# [Problem statement]
Pictures aside, the data must be reproduced exactly.

# [Recorded data]
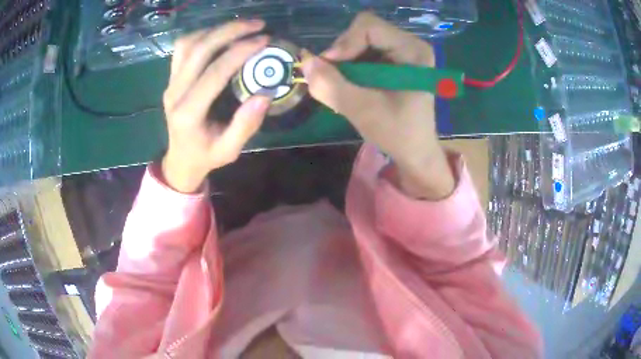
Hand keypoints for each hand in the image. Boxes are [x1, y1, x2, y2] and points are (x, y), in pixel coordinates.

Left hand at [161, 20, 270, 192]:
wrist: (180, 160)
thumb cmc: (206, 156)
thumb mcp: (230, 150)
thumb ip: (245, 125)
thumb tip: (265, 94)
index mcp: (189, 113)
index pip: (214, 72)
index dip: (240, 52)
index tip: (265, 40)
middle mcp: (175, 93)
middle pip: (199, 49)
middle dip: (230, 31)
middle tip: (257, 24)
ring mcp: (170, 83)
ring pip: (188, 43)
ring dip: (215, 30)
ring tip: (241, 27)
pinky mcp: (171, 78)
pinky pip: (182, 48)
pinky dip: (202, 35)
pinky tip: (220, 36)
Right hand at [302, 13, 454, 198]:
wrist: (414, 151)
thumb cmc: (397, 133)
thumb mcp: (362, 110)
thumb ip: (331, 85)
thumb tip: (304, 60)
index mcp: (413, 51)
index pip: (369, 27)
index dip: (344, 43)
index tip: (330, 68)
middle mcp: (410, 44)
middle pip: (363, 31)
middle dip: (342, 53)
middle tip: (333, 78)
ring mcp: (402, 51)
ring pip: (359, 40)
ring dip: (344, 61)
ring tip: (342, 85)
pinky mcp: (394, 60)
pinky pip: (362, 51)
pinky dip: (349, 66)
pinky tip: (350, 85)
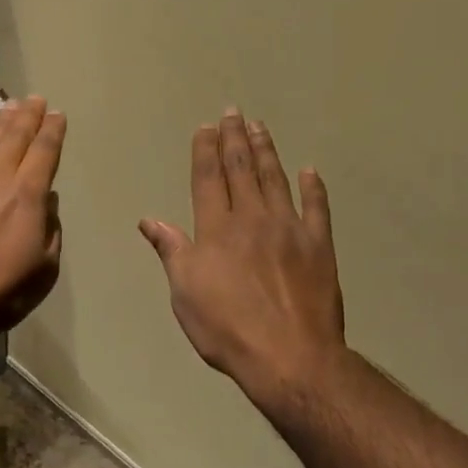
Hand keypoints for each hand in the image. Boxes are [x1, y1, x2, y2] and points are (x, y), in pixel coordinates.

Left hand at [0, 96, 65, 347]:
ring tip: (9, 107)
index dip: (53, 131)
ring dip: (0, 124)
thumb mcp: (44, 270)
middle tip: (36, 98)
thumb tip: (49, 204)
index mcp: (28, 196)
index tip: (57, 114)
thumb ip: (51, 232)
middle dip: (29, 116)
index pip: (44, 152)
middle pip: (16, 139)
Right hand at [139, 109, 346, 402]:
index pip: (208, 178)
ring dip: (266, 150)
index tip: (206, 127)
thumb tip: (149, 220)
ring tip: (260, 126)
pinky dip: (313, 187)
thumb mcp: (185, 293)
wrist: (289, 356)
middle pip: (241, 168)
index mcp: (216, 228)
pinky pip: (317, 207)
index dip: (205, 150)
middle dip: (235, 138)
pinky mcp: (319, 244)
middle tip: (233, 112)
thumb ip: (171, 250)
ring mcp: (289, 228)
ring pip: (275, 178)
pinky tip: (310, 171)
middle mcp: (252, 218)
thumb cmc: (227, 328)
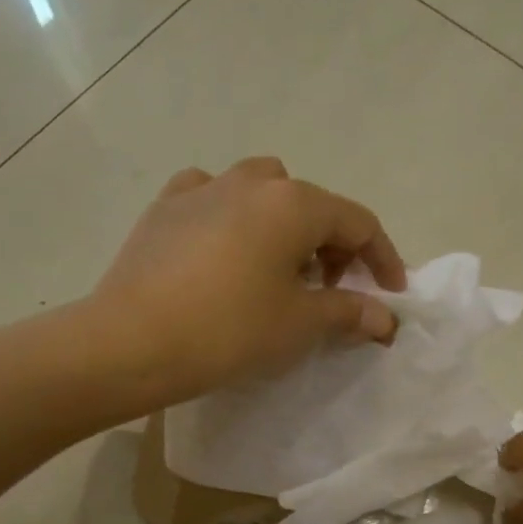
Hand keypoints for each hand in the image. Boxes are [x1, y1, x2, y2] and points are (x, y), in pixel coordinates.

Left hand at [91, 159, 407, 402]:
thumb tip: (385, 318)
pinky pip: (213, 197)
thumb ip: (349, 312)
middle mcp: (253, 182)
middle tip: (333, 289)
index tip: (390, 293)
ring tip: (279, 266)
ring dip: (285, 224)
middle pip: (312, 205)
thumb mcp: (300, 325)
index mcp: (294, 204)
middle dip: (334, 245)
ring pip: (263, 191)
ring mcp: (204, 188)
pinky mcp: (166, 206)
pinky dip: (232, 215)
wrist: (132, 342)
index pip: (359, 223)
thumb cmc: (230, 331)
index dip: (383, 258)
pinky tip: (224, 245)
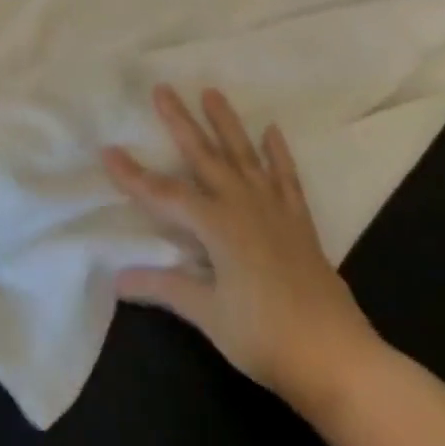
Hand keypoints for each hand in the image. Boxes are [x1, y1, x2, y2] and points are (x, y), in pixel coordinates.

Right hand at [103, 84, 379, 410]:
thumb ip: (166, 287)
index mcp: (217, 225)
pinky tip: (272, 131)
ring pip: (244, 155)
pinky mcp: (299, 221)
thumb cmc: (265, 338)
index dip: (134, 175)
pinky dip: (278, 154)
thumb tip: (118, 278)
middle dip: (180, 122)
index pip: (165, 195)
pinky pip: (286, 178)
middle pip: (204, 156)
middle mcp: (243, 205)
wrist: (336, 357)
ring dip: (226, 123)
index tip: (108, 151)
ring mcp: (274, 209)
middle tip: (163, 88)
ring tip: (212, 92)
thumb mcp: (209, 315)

# [Solved problem]
Hand keypoints for each hand in the image. Boxes are [x1, y1, x2, y2] and points are (x, y), in pixel coordinates.

Left hand at [161, 20, 270, 192]:
wrist: (180, 160)
thumb cmc: (206, 156)
thumb mcp: (230, 150)
thumb ip: (245, 125)
thumb tip: (265, 94)
index mcp: (189, 113)
index pip: (214, 72)
index dip: (240, 52)
index tip: (265, 40)
middle mcp: (175, 93)
middle pip: (199, 49)
middle dip: (230, 31)
middle tip: (257, 24)
ring mcp: (170, 83)
ring pip: (188, 43)
ring dip: (215, 30)
ring tip: (241, 27)
pinky mcp: (171, 78)
pinky pip: (182, 48)
pinky dip: (202, 35)
pinky tip: (220, 36)
Right hand at [302, 13, 454, 198]:
wrist: (414, 151)
thumb cmc: (397, 133)
thumb mcp: (362, 110)
thumb ip: (331, 85)
thumb tip: (304, 60)
index mcp: (413, 51)
index pip: (369, 27)
index dip: (344, 43)
index tip: (330, 68)
middle mcp: (410, 44)
middle pip: (363, 31)
middle dip: (342, 53)
middle tip: (333, 78)
ring mcp: (402, 51)
ring pip: (359, 40)
ring dip: (344, 61)
ring tip: (342, 85)
pinky mcp: (394, 60)
pinky pip: (362, 51)
pinky dip: (349, 66)
pinky tip: (350, 85)
Hand keypoints for each hand in the image. Boxes are [x1, y1, x2, y2] and points are (x, y), in pixel coordinates.

Left hand at [0, 96, 65, 347]:
ring tip: (9, 107)
index dip: (53, 131)
ring dip: (0, 124)
thumb mcp: (44, 270)
middle tip: (36, 98)
thumb tip: (49, 204)
index mcp: (28, 196)
index tip: (57, 114)
thumb ip: (51, 232)
middle dip: (29, 116)
index pip: (44, 152)
middle pip: (16, 139)
Right hand at [139, 109, 346, 402]:
index pip: (208, 178)
ring dip: (266, 150)
index tip: (206, 127)
thumb tip: (149, 220)
ring tip: (260, 126)
pinky dip: (313, 187)
thumb mcp: (185, 293)
wrist: (289, 356)
middle pip: (241, 168)
index mcp: (216, 228)
pinky pip: (317, 207)
index dip: (205, 150)
middle dip: (235, 138)
pinky mcp: (319, 244)
middle tip: (233, 112)
thumb ip: (171, 250)
ring mcp: (289, 228)
ring pip: (275, 178)
pinky tip: (310, 171)
middle mcp: (252, 218)
thumb cmc: (227, 328)
Hand keypoints for each hand in the image. Boxes are [x1, y1, x2, y2] and points are (x, y), in pixel coordinates.

Left hand at [91, 159, 407, 402]:
thumb tip: (385, 318)
pinky pip: (213, 197)
thumb ip: (349, 312)
middle mcp: (253, 182)
middle tip: (333, 289)
index tip: (390, 293)
ring tip: (279, 266)
ring dip: (285, 224)
middle pip: (312, 205)
thumb mcp: (300, 325)
index mcp: (294, 204)
middle dip: (334, 245)
ring pip: (263, 191)
ring mcp: (204, 188)
pinky mcp: (166, 206)
pinky dip: (232, 215)
wrist: (132, 342)
index pip: (359, 223)
thumb cmc: (230, 331)
index dip: (383, 258)
pinky tip: (224, 245)
Hand keypoints for each hand in the image. Boxes are [x1, y1, x2, y2] and points are (x, y), in pixel coordinates.

Right hand at [103, 84, 379, 410]:
thumb ip: (166, 287)
index mcp: (217, 225)
pinky tip: (272, 131)
ring pip: (244, 155)
pinky mcp: (299, 221)
thumb cmc: (265, 338)
index dip: (134, 175)
pinky dip: (278, 154)
thumb tip: (118, 278)
middle dip: (180, 122)
index pip: (165, 195)
pinky pip: (286, 178)
middle pip: (204, 156)
middle mcp: (243, 205)
wrist: (336, 357)
ring dip: (226, 123)
index tip: (108, 151)
ring mcp: (274, 209)
middle tip: (163, 88)
ring tip: (212, 92)
thumb mcp: (209, 315)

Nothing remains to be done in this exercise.